[[ AVAILABLE DATA open ]]

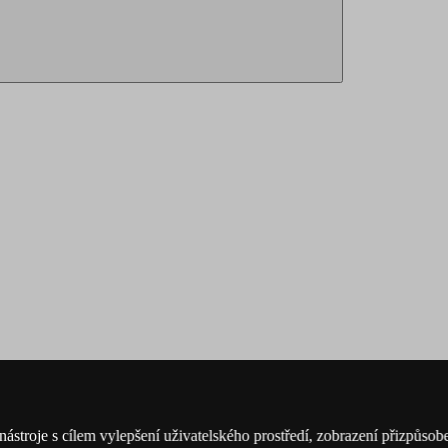
nástroje s cílem vylepšení uživatelského prostředí, zobrazení přizpůs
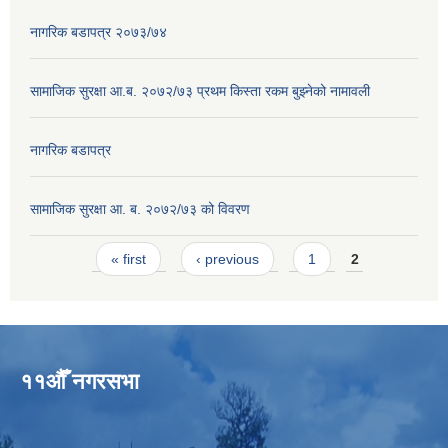
नागरिक बडापत्र २०७३/७४
सामाजिक सुरक्षा आ.ब. २०७२/७३ प्रथम किस्ता रकम बुझ्नेको नामावली
नागरिक बडापत्र
सामाजिक सुरक्षा आ. ब. २०७२/७३ को विवरण
Pages
« first
‹ previous
1
2
११औँ नगरसभा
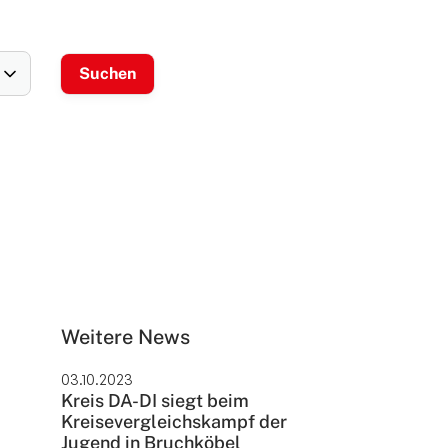
Weitere News
03.10.2023
Kreis DA-DI siegt beim
Kreisevergleichskampf der
Jugend in Bruchköbel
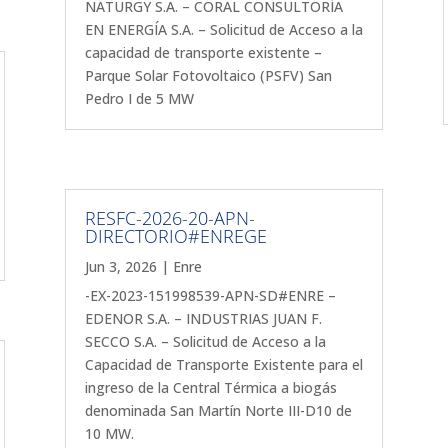
NATURGY S.A. – CORAL CONSULTORÍA
EN ENERGÍA S.A. – Solicitud de Acceso a la
capacidad de transporte existente –
Parque Solar Fotovoltaico (PSFV) San
Pedro I de 5 MW
RESFC-2026-20-APN-
DIRECTORIO#ENREGE
Jun 3, 2026
|
Enre
-EX-2023-151998539-APN-SD#ENRE –
EDENOR S.A. – INDUSTRIAS JUAN F.
SECCO S.A. – Solicitud de Acceso a la
Capacidad de Transporte Existente para el
ingreso de la Central Térmica a biogás
denominada San Martín Norte III-D10 de
10 MW.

[[ AVAILABLE DATA closed ]]

### EXERCISE DIRECTIONS
Retype the text of the data from the very beginning through the line containing "११औँ नगरसभा", including that line. Leave the pictures out of your answer.

### OUTPUT
nástroje s cílem vylepšení uživatelského prostředí, zobrazení přizpůs
नागरिक बडापत्र २०७३/७४
सामाजिक सुरक्षा आ.ब. २०७२/७३ प्रथम किस्ता रकम बुझ्नेको नामावली
नागरिक बडापत्र
सामाजिक सुरक्षा आ. ब. २०७२/७३ को विवरण
Pages
« first
‹ previous
1
2
११औँ नगरसभा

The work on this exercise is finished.